Before the Energy and Commerce Committee vote, the Conservatives, at the request of the panel chairman, withdrew an amendment sponsored by Republican Joe Barton that would advance two years, until next January 1, the end of the Medicaid expansion. Barton said he planned to try to offer the amendment in the House.

Committee chair Greg Walden praised the unanimity of Republicans on the committee to pass the bill.

Obamacare enabled 20 million previously uninsured people to get coverage. About half came from the expansion of Medicaid.

The proposed bill’s changes to Medicaid funding could hurt smaller and less diverse health insurers, Fitch Ratings said, and the unintended and unintended consequences of a bill of this size are likely to create uncertainty for all companies. health insurers.
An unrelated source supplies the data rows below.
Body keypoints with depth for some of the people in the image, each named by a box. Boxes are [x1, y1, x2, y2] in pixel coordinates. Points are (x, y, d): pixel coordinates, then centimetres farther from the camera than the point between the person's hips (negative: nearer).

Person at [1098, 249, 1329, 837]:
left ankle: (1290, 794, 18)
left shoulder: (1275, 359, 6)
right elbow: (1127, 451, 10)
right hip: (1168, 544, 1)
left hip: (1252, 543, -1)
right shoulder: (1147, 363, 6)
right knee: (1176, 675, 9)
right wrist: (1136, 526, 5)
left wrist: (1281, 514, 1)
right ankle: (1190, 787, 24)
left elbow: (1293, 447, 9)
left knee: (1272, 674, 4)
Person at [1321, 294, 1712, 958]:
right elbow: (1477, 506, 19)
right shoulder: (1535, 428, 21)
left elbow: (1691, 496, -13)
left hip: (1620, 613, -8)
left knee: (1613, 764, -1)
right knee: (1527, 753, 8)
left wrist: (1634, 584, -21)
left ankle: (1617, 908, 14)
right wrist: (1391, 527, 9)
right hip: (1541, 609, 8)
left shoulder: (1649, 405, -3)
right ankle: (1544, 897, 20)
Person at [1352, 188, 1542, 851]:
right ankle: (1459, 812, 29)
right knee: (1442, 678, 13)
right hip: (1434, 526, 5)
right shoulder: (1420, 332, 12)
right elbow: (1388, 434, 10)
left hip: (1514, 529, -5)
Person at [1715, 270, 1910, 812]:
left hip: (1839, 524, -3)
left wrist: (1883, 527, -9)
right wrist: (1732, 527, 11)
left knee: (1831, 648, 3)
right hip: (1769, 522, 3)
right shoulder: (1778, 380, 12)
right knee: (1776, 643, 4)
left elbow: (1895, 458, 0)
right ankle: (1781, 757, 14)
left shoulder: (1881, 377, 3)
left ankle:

With doctors, hospitals, seniors, health plans, Democrats, some governors and conservative Republicans against the bill, it may not make it out of the House, said Mario Molina, CEO of managed care company Molina Healthcare. , In an interview.

“If it does, I think the Senate is going to slow things down and really take a good look at it,” Molina said. “We will have to wait for the Senate to be more moderate.”